I was proud of our final project and learned so much from the different perspectives of my group members. When I get ready to teach force and motion to my students I will be using our work as a major resource. I have always believed in and used constructivist principles in my teaching, especially science. I felt validated as a teacher by the material in the course and my interactions with my colleagues.

EDLD 5362, Information Systems Management

This course allowed me to get behind-the-scenes of the overall technology plan of my district, Los Angeles Unified. I knew there had to be some sort of plan that they were following but I had no idea what is was. As I discussed in the previous section, what I saw of tech at the school site was often a disorganized mess. I was able to find a 10 year technology plan on the district website from 2000. This gave me the great opportunity to see how well they have done for the duration of the plan.


I found that they actually did a pretty good job. One of the main goals was to improve the computer pupil ration especially at the middle and high schools (Los Angeles Unified School District, 2000). This goal they were able to meet. But what was even more striking when I read the document, was how much technology has changed. The internet at that time was pre-web 2.0. There was no mention of anything interactive at all. It was focused primarily on software programs, networking, and hardware.

The other reason this course was important had to do with the present. I have been an onsite trainer for a new program called myData that allows the teachers to access information from the district’s School Information System, SIS, in an easy and user-friendly way. Previously all the student data such as attendance, grades, periodic assessment data, California Standards Test scores, etc. were not readily accessible to teachers. The teachers needed administrative approval to access the system. The system itself was a cumbersome, hard to use, database program. So of course, very few teachers actually used it. MyData was the friendly user interface on the SIS.

What I learned about SIS’s in general and about my district specifically, allowed me to better train the teachers at my school site. I have a much greater appreciation for the complexities of a school and district’s information systems.

EDLD 5301, Research

This course, like EDLD 5344, were a surprise to me. I had always thought of education research as completely removed from the classroom, with little or no practical application. But what really caught my interest was the whole idea of action research (Dana, 2009).


In action research, even how to determine the focus of the research was completel refreshing. It was based in “Finding a Wondering” (Dana, ch.2). this is what really struck a chord in me. Here was research based on a real problem that someone needed to solve at a school site. What a change this was from some of the didactic research reports I have read that did absolutely nothing to improve the learning of our students.

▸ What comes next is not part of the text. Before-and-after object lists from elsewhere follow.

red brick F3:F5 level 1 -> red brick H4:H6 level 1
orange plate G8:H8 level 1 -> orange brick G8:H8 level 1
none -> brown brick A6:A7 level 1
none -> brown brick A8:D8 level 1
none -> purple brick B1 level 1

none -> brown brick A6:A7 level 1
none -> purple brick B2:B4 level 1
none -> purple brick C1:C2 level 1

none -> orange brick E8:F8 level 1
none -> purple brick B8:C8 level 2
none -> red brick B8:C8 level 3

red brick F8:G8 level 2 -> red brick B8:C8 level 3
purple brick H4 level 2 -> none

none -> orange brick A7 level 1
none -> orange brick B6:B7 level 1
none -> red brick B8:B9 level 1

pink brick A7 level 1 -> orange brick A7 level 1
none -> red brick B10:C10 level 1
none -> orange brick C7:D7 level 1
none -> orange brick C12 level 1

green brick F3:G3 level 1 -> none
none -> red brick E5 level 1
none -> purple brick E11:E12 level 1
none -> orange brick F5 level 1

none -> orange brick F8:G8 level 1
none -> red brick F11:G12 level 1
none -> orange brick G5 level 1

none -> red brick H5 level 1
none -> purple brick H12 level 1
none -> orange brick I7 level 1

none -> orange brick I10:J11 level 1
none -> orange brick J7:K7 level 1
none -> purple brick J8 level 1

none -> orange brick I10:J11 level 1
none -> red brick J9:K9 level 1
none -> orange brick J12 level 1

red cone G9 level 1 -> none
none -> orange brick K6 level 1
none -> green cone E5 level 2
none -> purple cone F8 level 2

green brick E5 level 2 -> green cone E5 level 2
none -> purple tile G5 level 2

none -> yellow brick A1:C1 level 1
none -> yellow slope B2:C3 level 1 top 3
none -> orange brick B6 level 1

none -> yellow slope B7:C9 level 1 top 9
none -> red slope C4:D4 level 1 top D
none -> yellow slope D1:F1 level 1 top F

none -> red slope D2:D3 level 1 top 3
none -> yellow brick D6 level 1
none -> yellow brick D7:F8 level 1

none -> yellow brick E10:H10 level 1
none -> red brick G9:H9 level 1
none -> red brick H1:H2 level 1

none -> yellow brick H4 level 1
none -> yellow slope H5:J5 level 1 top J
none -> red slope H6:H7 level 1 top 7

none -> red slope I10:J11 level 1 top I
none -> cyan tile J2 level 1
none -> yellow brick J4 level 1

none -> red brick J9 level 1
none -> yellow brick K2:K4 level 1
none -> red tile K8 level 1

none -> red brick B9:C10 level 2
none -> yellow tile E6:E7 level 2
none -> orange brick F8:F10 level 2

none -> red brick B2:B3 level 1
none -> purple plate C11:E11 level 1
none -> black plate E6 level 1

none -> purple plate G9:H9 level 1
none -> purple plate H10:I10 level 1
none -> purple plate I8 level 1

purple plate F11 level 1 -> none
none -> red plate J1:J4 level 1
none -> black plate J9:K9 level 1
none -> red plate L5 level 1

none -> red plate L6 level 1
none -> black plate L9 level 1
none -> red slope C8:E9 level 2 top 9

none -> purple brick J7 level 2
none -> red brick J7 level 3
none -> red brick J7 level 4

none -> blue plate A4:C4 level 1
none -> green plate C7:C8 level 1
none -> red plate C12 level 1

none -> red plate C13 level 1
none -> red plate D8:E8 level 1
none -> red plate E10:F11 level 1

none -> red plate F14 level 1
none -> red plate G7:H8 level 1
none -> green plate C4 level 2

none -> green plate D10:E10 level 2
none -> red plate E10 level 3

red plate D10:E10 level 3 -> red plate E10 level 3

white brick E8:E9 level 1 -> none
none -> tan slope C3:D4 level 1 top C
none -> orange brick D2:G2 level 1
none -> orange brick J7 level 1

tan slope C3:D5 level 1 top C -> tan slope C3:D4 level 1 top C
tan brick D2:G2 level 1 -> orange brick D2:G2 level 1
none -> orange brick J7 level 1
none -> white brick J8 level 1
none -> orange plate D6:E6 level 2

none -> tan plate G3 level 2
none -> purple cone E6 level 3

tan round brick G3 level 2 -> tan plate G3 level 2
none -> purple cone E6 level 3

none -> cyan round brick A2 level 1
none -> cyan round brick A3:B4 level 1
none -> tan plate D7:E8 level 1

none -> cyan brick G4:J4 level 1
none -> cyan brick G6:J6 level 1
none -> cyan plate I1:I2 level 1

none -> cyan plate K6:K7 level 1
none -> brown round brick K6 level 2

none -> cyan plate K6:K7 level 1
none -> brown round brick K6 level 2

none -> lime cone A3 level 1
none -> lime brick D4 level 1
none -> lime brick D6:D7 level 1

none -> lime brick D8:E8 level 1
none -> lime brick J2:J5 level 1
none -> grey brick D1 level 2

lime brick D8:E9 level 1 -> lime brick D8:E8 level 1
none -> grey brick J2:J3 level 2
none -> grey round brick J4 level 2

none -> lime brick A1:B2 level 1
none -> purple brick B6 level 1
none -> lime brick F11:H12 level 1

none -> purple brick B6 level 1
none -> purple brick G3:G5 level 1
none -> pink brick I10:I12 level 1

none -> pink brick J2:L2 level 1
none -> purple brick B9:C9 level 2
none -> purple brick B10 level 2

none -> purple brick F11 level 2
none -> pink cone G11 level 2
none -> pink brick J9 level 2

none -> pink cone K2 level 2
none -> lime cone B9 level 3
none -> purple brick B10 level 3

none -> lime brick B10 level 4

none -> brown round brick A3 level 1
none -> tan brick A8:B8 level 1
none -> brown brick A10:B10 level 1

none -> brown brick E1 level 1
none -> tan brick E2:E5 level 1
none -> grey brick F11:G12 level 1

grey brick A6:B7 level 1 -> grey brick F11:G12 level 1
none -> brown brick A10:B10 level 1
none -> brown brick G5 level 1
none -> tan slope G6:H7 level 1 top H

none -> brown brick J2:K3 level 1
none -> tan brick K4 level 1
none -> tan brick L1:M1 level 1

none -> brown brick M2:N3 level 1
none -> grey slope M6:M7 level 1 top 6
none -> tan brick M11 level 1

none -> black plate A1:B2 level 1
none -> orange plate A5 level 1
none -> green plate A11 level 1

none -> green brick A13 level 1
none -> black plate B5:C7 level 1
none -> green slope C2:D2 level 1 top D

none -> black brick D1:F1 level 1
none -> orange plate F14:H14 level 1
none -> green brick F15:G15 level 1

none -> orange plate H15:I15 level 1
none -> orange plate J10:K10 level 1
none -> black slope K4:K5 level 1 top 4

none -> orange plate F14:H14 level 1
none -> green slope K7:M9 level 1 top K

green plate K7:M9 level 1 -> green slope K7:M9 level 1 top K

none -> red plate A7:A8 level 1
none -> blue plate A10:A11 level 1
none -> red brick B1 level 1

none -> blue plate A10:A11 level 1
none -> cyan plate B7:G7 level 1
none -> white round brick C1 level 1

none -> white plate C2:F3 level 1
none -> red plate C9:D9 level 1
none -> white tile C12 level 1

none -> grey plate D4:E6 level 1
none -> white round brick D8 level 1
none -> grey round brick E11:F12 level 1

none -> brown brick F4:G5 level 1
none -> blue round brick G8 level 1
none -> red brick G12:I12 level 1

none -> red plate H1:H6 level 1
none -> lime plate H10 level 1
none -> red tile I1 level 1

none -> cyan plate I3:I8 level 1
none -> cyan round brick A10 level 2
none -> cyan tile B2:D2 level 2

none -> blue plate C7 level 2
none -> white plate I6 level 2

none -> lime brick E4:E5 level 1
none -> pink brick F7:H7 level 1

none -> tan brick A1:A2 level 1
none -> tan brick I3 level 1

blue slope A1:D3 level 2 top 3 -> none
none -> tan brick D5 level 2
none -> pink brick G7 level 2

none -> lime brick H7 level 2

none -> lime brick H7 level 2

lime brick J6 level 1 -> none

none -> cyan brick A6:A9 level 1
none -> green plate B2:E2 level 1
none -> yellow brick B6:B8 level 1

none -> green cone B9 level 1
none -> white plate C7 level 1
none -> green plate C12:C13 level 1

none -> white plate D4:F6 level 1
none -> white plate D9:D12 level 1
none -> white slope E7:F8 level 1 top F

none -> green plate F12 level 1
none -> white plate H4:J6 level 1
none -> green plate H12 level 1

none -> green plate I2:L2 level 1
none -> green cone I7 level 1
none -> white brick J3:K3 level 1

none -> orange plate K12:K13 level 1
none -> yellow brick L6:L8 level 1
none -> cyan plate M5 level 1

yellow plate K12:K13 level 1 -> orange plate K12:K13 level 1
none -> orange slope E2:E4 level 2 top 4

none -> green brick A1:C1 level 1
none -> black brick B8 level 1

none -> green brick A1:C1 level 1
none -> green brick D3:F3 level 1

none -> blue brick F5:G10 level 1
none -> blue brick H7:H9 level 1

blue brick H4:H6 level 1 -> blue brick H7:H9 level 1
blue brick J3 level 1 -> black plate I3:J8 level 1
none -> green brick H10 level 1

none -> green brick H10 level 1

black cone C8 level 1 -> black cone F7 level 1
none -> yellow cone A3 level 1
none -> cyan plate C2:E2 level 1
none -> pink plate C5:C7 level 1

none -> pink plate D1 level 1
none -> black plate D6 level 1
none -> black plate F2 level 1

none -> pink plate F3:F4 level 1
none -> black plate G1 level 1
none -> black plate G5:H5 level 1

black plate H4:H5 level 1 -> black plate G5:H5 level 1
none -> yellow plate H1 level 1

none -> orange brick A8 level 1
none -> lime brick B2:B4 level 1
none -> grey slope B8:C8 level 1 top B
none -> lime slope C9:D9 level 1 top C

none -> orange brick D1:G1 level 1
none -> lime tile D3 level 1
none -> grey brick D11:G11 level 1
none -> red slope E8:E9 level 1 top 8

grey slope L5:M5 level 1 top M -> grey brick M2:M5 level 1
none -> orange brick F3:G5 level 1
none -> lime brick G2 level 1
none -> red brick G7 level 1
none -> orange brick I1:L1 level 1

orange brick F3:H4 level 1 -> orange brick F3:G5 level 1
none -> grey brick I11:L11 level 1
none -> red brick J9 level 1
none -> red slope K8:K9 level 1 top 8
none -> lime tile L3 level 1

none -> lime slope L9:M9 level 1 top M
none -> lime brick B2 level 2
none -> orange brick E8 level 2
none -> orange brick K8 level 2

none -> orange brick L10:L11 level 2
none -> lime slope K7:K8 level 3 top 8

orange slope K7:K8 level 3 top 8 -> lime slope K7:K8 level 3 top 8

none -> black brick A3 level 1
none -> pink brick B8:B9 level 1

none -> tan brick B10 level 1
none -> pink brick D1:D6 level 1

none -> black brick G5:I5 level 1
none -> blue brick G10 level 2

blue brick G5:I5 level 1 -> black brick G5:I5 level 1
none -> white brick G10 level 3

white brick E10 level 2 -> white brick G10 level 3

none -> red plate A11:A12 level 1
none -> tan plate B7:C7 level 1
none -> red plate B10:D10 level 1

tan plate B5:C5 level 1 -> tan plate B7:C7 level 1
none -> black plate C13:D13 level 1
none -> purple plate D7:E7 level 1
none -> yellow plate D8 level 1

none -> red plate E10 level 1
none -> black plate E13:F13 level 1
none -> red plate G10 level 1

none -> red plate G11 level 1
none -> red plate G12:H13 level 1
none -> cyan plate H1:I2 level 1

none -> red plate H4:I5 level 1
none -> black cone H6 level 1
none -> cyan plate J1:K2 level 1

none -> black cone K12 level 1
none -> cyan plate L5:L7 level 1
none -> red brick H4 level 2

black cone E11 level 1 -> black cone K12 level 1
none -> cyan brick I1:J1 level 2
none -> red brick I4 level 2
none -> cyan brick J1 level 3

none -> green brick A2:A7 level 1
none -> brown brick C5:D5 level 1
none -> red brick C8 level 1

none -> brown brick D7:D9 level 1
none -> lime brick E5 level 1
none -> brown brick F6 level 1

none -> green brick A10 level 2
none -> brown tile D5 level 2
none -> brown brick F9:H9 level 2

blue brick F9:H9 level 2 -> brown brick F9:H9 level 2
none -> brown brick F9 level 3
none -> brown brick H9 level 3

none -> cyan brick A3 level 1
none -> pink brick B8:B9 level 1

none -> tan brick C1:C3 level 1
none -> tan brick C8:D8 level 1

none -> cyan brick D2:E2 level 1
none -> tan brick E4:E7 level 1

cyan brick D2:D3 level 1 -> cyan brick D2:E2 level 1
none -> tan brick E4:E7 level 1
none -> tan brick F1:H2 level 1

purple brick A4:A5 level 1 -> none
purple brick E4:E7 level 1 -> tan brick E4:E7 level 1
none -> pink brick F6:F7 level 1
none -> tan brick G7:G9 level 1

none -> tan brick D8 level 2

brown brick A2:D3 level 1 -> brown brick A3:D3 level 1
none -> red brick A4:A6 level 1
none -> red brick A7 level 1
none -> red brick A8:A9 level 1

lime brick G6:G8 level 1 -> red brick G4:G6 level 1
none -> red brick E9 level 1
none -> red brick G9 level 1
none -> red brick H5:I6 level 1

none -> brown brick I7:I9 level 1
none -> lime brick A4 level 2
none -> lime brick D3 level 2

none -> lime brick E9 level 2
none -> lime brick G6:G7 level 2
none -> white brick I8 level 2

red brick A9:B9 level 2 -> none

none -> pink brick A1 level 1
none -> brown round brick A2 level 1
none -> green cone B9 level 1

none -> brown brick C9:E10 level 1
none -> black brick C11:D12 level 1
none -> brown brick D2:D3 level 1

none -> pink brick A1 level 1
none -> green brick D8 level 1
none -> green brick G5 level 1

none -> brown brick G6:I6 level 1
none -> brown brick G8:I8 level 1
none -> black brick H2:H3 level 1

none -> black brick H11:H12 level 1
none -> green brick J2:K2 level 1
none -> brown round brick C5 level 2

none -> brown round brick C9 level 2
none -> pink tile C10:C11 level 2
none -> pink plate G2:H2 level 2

The idea of reflecting on practice was another important component. I could completely relate to some of the anecdotes in the class about being too busy too reflect on practice and situations. But I know that it is critical. We have done lots of reflections in this program, but I have found that I can meaningfully reflect on my teaching while gardening or going for a walk. My brain and imagination are free to go deep and approach the problem in different ways, without the pressure of performance.

I am in cohort 6 so I did not have this at the beginning of this program, but I can absolutely see the value of conducting action research as part of the internship. I was just thinking that since I am not a principal I can’t use this right now. I immediately realized that I can indeed find my wondering and reflect on how to research it right here and right now. Maybe I will tackle that after I am done with this final class.